Les requins du fenua, pêchés à la ligne ? Les saisies de cocaïne en pleine mer par les services de l’État dans la zone maritime de la Polynésie française (11,5 tonnes au total en quelques semaines) et l’utilisation accrue de semi-submersibles par les trafiquants internationaux confirment que le Pacifique-Sud est devenu une autoroute de transit vers les marchés lucratifs d’Australie et de Nouvelle-Zélande.
De quoi inquiéter les autorités luttant contre le narcotrafic, mais pas seulement. Interviewée par le média Australien ABC News, Natascha Wosnick, zoologiste et spécialiste de la vie marine à l’Université fédérale du Paraná (Brésil), s’émeut de la méthode employée pour détruire les cargaisons, en l’occurrence en les immergeant directement sur zone.

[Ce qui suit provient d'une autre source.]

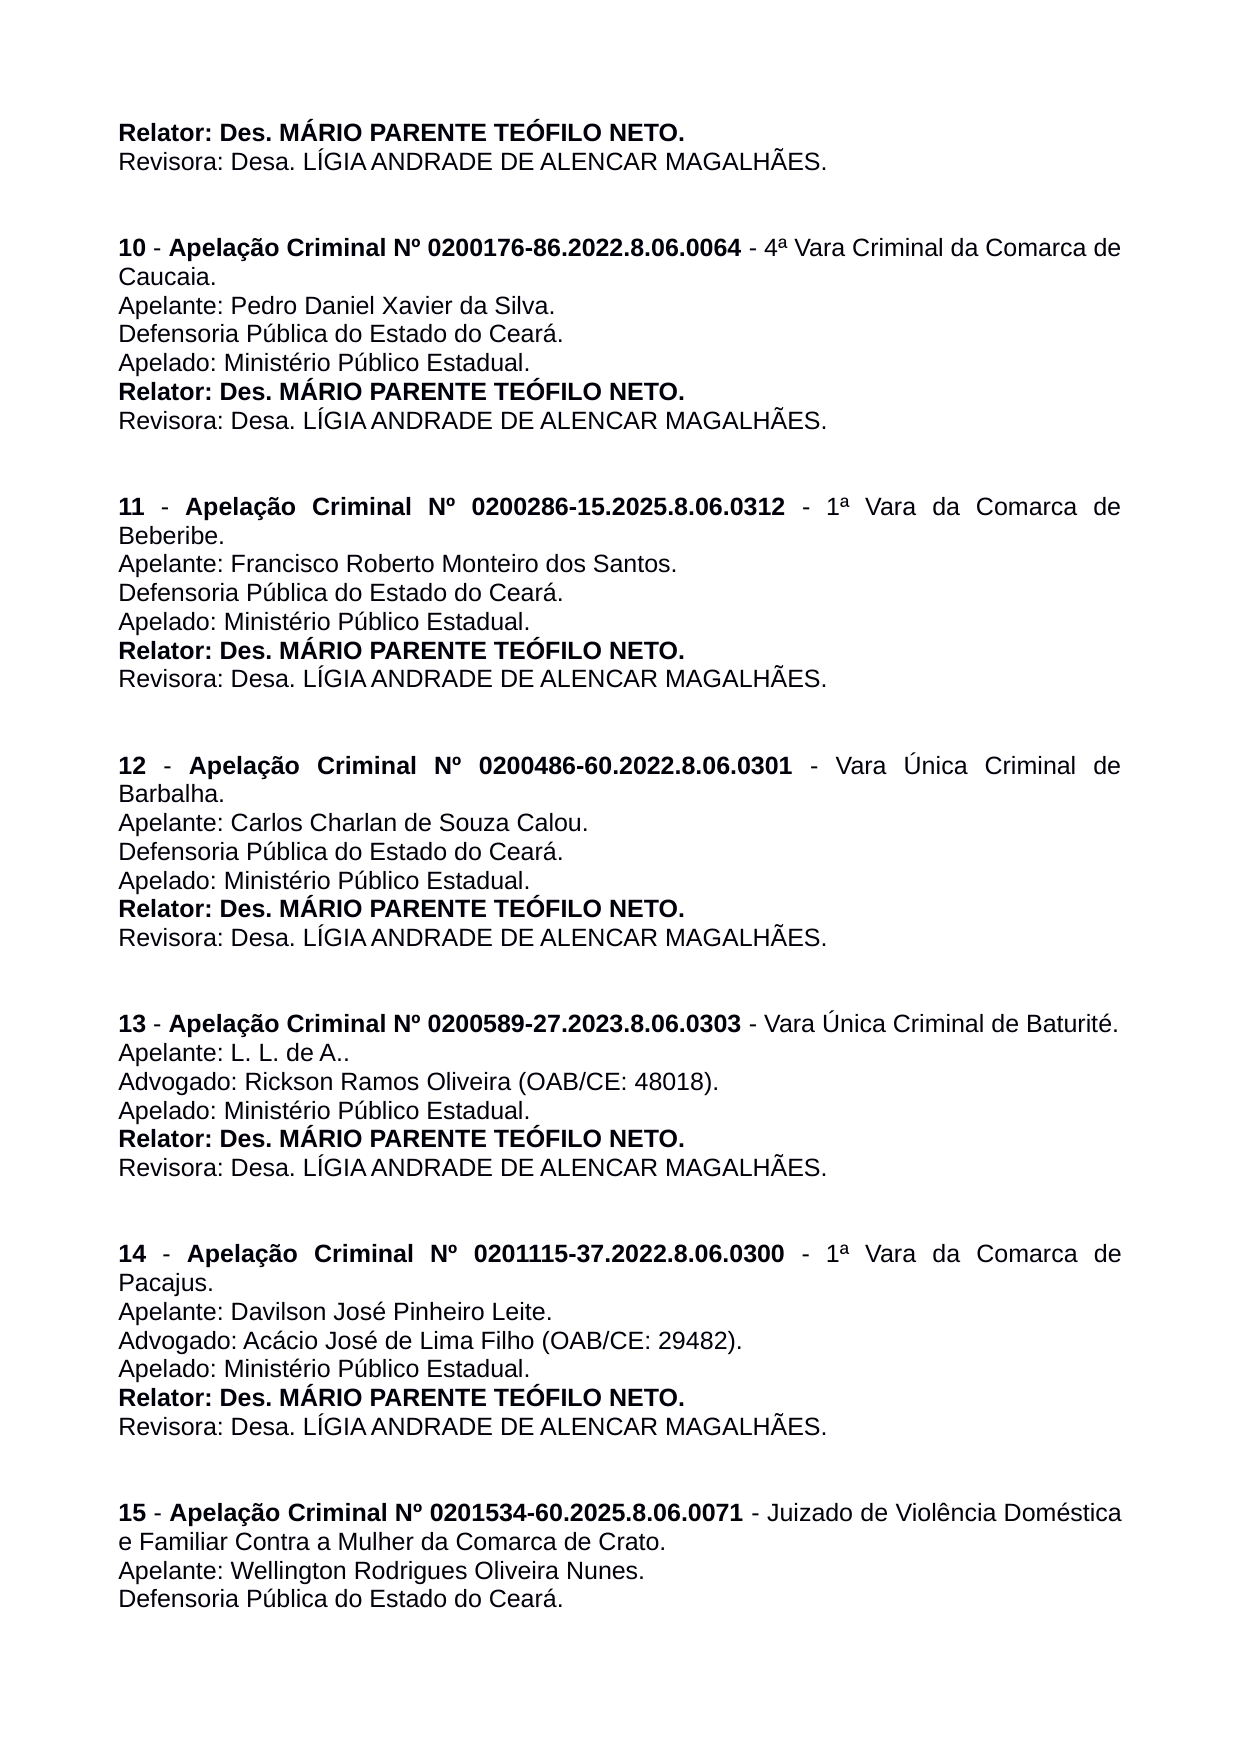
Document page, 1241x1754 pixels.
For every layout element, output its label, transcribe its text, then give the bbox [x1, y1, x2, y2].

text 13 - Apelação Criminal Nº 0200589-27.2023.8.06.0303 - Vara Única Criminal de Baturité. [118, 1009, 1122, 1038]
text Revisora: Desa. LÍGIA ANDRADE DE ALENCAR MAGALHÃES. [118, 147, 1122, 176]
text Defensoria Pública do Estado do Ceará. [118, 1584, 1122, 1613]
text Revisora: Desa. LÍGIA ANDRADE DE ALENCAR MAGALHÃES. [118, 406, 1122, 434]
text Revisora: Desa. LÍGIA ANDRADE DE ALENCAR MAGALHÃES. [118, 923, 1122, 952]
text 10 - Apelação Criminal Nº 0200176-86.2022.8.06.0064 - 4ª Vara Criminal da Comarca de Caucaia. [118, 233, 1122, 291]
text 14 - Apelação Criminal Nº 0201115-37.2022.8.06.0300 - 1ª Vara da Comarca de Pacajus. [118, 1239, 1122, 1297]
text 12 - Apelação Criminal Nº 0200486-60.2022.8.06.0301 - Vara Única Criminal de Barbalha. [118, 751, 1122, 808]
text Revisora: Desa. LÍGIA ANDRADE DE ALENCAR MAGALHÃES. [118, 664, 1122, 693]
text Revisora: Desa. LÍGIA ANDRADE DE ALENCAR MAGALHÃES. [118, 1153, 1122, 1182]
text Apelante: L. L. de A.. [118, 1038, 1122, 1067]
text Apelante: Francisco Roberto Monteiro dos Santos. [118, 549, 1122, 578]
text Relator: Des. MÁRIO PARENTE TEÓFILO NETO. [118, 118, 1122, 147]
text Relator: Des. MÁRIO PARENTE TEÓFILO NETO. [118, 1383, 1122, 1412]
text Defensoria Pública do Estado do Ceará. [118, 319, 1122, 348]
text Relator: Des. MÁRIO PARENTE TEÓFILO NETO. [118, 894, 1122, 923]
text Apelado: Ministério Público Estadual. [118, 607, 1122, 636]
text Apelado: Ministério Público Estadual. [118, 866, 1122, 894]
text Apelante: Carlos Charlan de Souza Calou. [118, 808, 1122, 837]
text Relator: Des. MÁRIO PARENTE TEÓFILO NETO. [118, 377, 1122, 406]
text Apelante: Davilson José Pinheiro Leite. [118, 1297, 1122, 1326]
text Relator: Des. MÁRIO PARENTE TEÓFILO NETO. [118, 636, 1122, 664]
text Apelado: Ministério Público Estadual. [118, 348, 1122, 377]
text Advogado: Rickson Ramos Oliveira (OAB/CE: 48018). [118, 1067, 1122, 1096]
text Revisora: Desa. LÍGIA ANDRADE DE ALENCAR MAGALHÃES. [118, 1412, 1122, 1441]
text Defensoria Pública do Estado do Ceará. [118, 837, 1122, 866]
text Apelado: Ministério Público Estadual. [118, 1096, 1122, 1124]
text 15 - Apelação Criminal Nº 0201534-60.2025.8.06.0071 - Juizado de Violência Doméstica e Familiar Contra a Mulher da Comarca de Crato. [118, 1498, 1122, 1556]
text Apelante: Wellington Rodrigues Oliveira Nunes. [118, 1556, 1122, 1584]
text Apelante: Pedro Daniel Xavier da Silva. [118, 291, 1122, 319]
text Relator: Des. MÁRIO PARENTE TEÓFILO NETO. [118, 1124, 1122, 1153]
text 11 - Apelação Criminal Nº 0200286-15.2025.8.06.0312 - 1ª Vara da Comarca de Beberibe. [118, 492, 1122, 549]
text Apelado: Ministério Público Estadual. [118, 1354, 1122, 1383]
text Defensoria Pública do Estado do Ceará. [118, 578, 1122, 607]
text Advogado: Acácio José de Lima Filho (OAB/CE: 29482). [118, 1326, 1122, 1354]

Si le Haut-commissariat n’avait pas précisé comment les 4,87 tonnes du MV Raider, en janvier, avaient été détruites, il avait indiqué que les 4,24 tonnes saisies le 2 février l’avaient été en dehors de la ZEE, loin de toute aire marine protégée.
Selon la chercheuse, le rejet massif de substances psychoactives dans un point précis de l’océan n’est pas sans conséquence. « Les courants sont partout, et si quelqu’un déverse une énorme quantité de drogue dans l’océan Pacifique, elle peut se propager très loin et affecter la faune sauvage de manières que nous ne comprenons toujours pas (…). Les requins et les autres espèces marines ne sont pas physiologiquement équipés pour filtrer de telles drogues de leur système », explique-t-elle à ABC.

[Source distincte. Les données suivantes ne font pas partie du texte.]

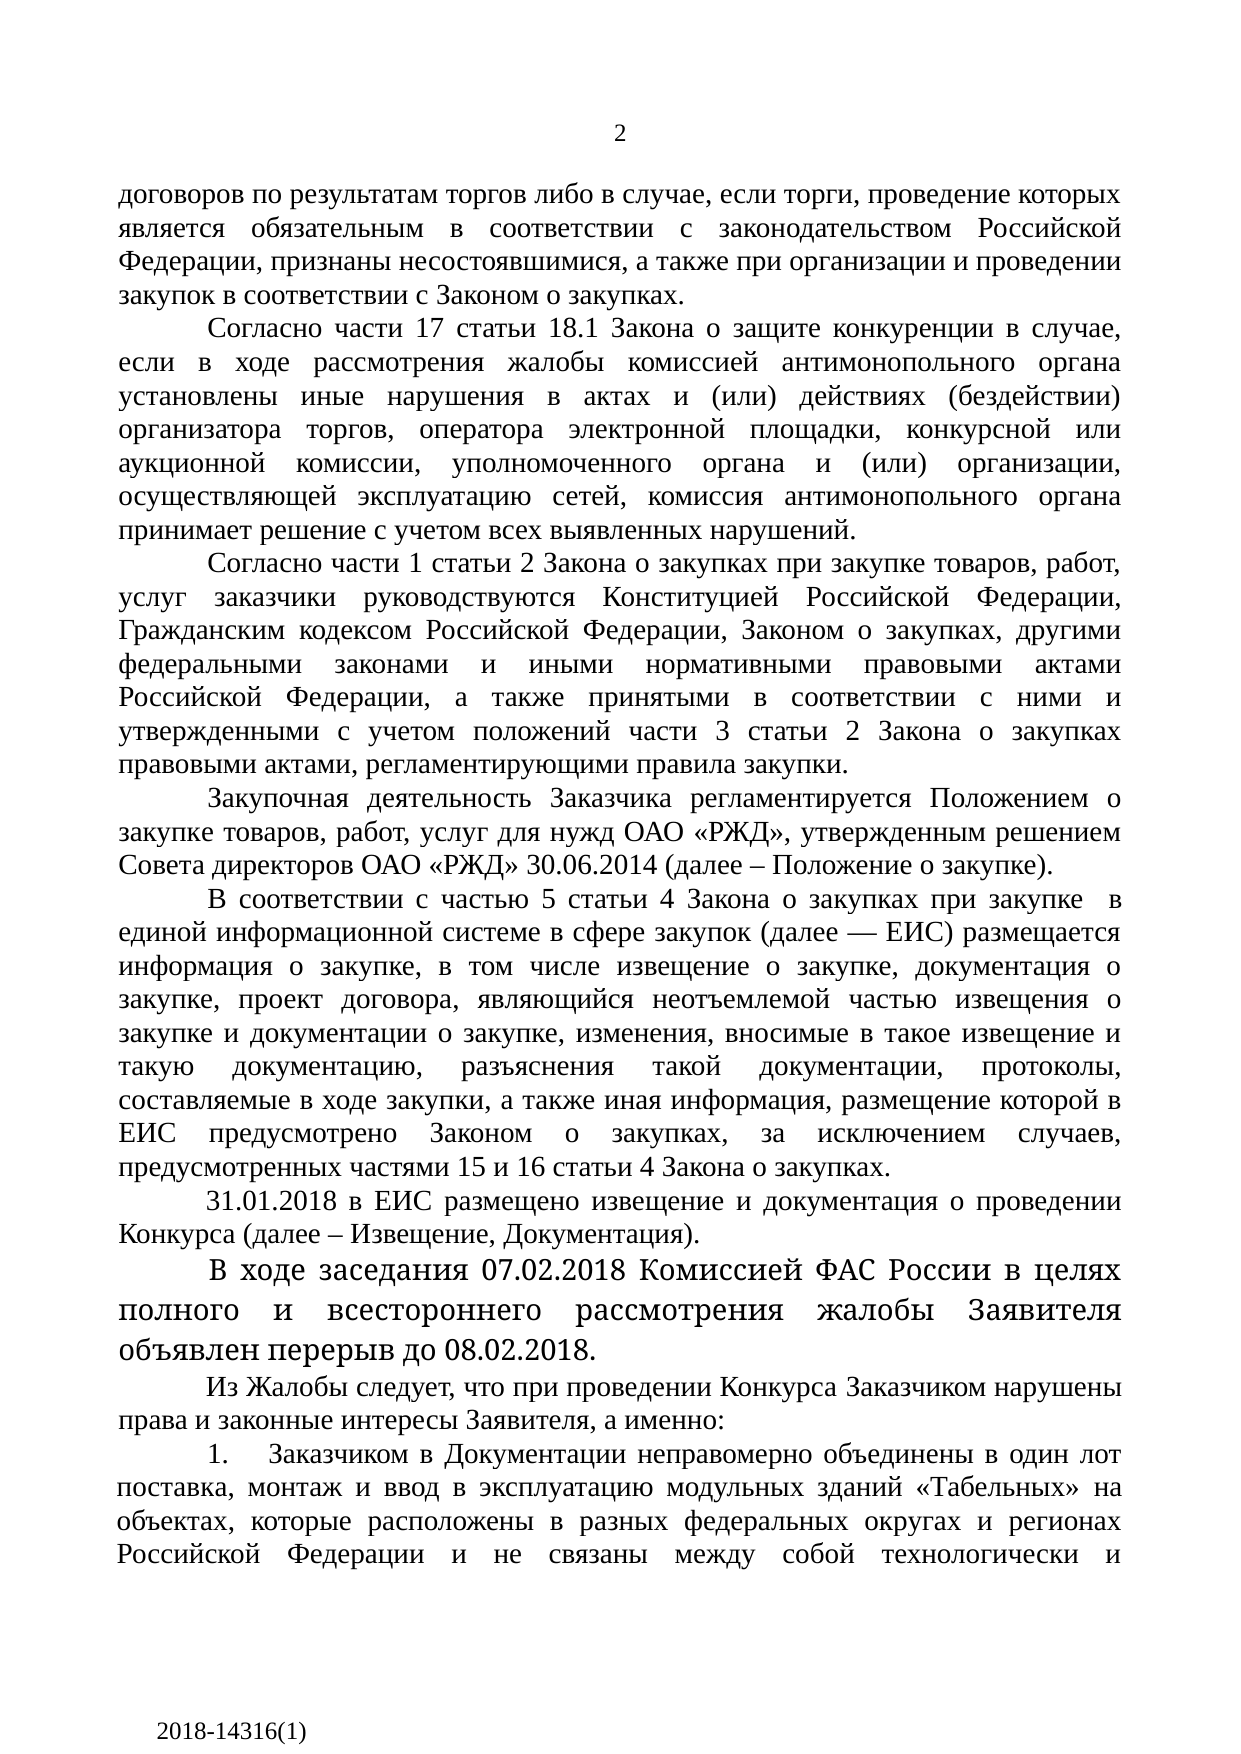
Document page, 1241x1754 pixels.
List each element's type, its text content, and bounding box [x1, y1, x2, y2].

Elle rappelle en outre que ses travaux aux Bahamas, et ceux de ses collègues au Brésil (l’étude brésilienne de l’Insitut Oswaldo Cruz, « Cocaine Sharks », menée entre 2021 et 2023) ont mené à des découvertes stupéfiantes dans le sang et les tissus des squales : des traces de cocaïne, mais aussi de caféine, d’antidépresseurs et de pilules contraceptives
« Nous avons toujours pensé que c’étaient (les Bahamas, ndlr) un endroit vierge et bien préservé, et nous avons trouvé ces drogues illicites de manière constante dans diverses espèces animales » , ajoute-t-elle. Et de conclure que les forces de l’ordre devraient trouver de meilleures solutions que de « détruire les drogues en mer » .
Les effets comportementaux immédiats (agressivité ou léthargie) sur les requins ne sont toutefois pas encore documentés.